In 2025, many voted for those who acknowledged their realities, not those who dictated narratives from above.

Their impact was measurable. Former senators Bam Aquino and Kiko Pangilinan, widely seen as longshots in early surveys, surged back into the Senate with support rooted in youth and progressive circles.

Reform-driven party-list groups advocating education reform, clean governance, and human rights saw renewed momentum.

In the local races, candidates who relied on grassroots social media engagement often outperformed better-funded dynasties. In many contests, legacy names were no longer an asset—they were a liability.

This was more than a voter turnout story. It was a political coming-of-age—two generations refusing to be sidelined and no longer waiting for influence to be handed down.

Many of these young Filipinos had spent the past decade watching older generations steer the country’s direction with little regard for those who would live with the consequences.

In 2025, they took the wheel.

And they did it differently. Through TikTok explainers, Reddit threads, Twitter spaces, Discord debates, livestreamed town halls, and fact-checking collectives, they bypassed traditional gatekeepers.

They didn’t wait for mainstream media or political machines to validate their voices. They became the validators, the informers, and the organizers.

But their influence now comes with a test.
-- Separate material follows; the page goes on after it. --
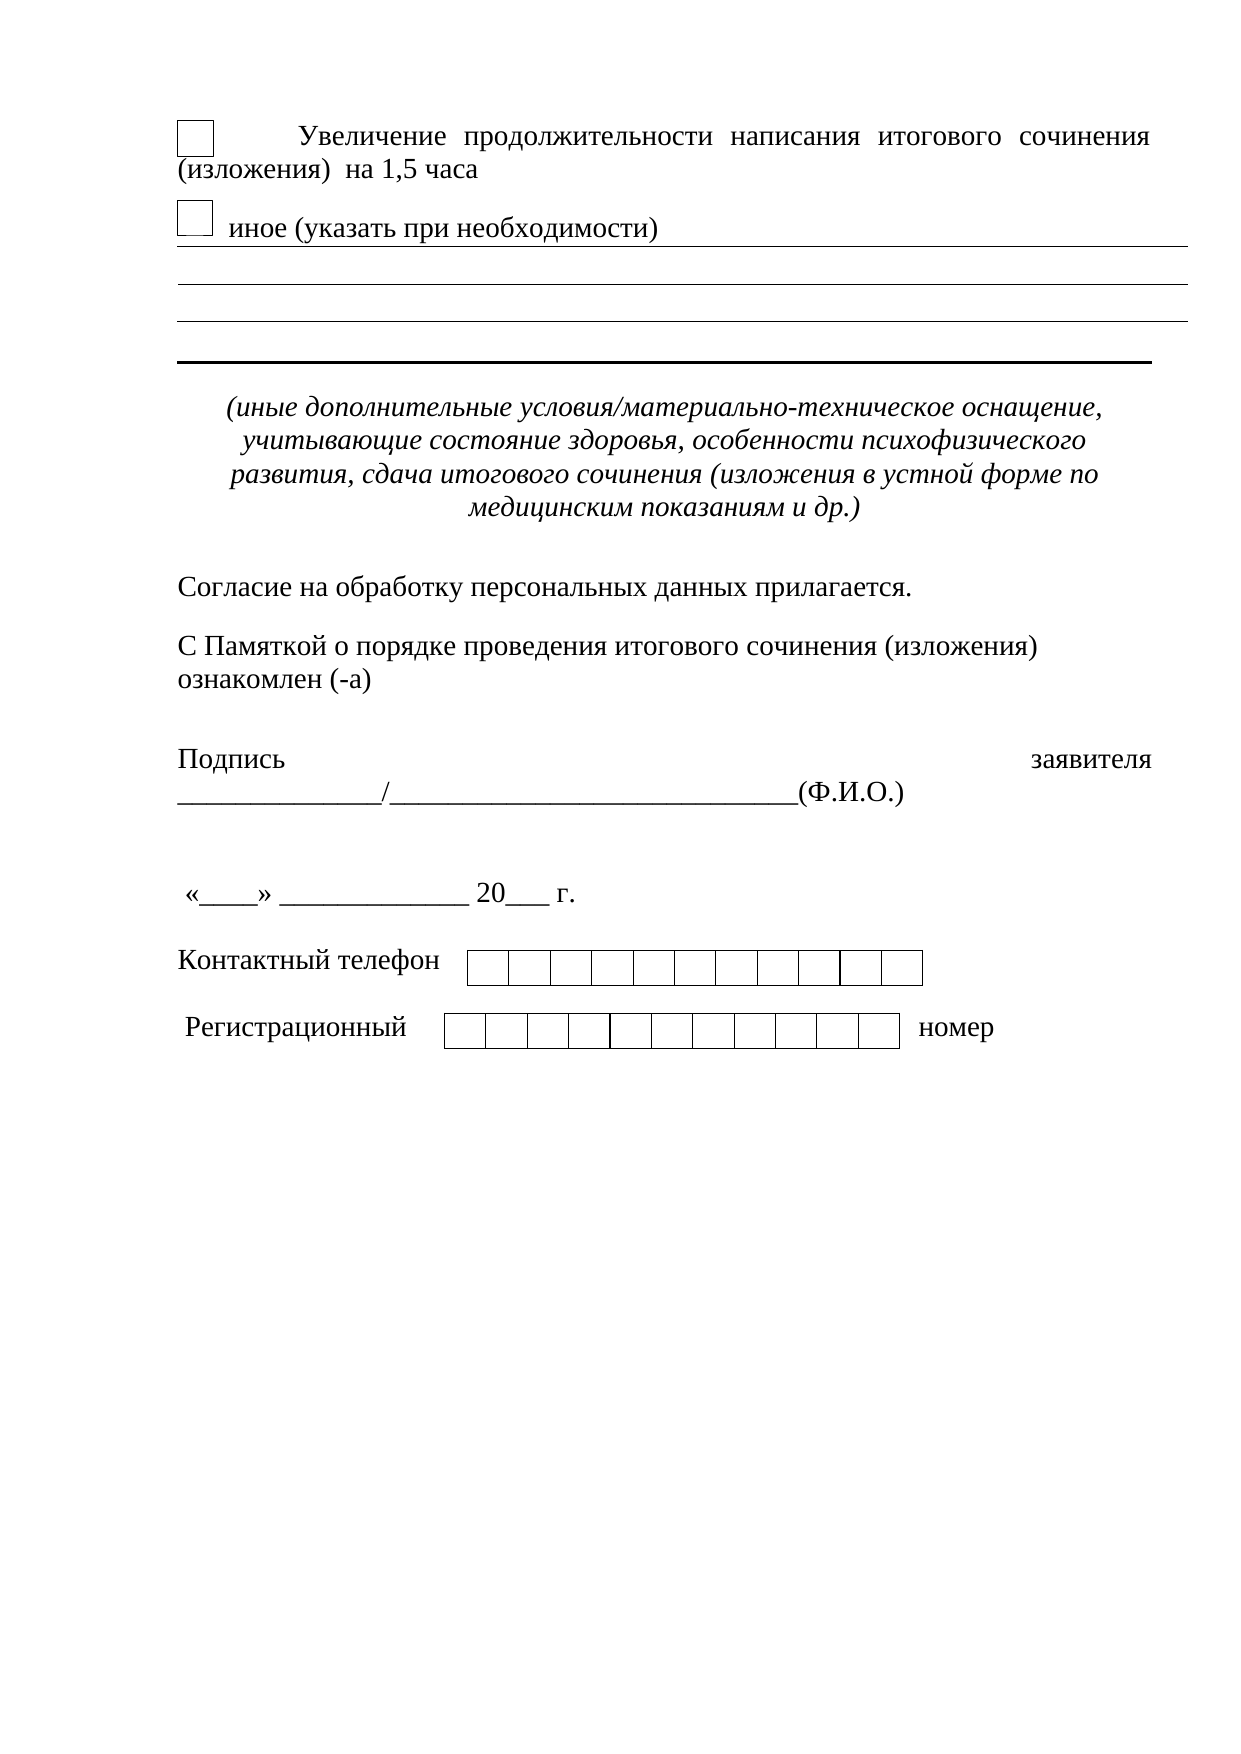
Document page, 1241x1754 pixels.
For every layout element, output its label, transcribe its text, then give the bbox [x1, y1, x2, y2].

A vote is not the culmination of political engagement—it is the beginning.

To maintain momentum, young voters must continue participating, questioning, and organizing. At the same time, leaders who benefitted from this energized base must now show they were worthy of that trust—or risk losing it just as quickly.

The 2025 elections will be remembered not only for who won, but for who made them win. For the first time in modern Philippine history, the nation witnessed what happens when a generation stops waiting for its turn and takes it instead.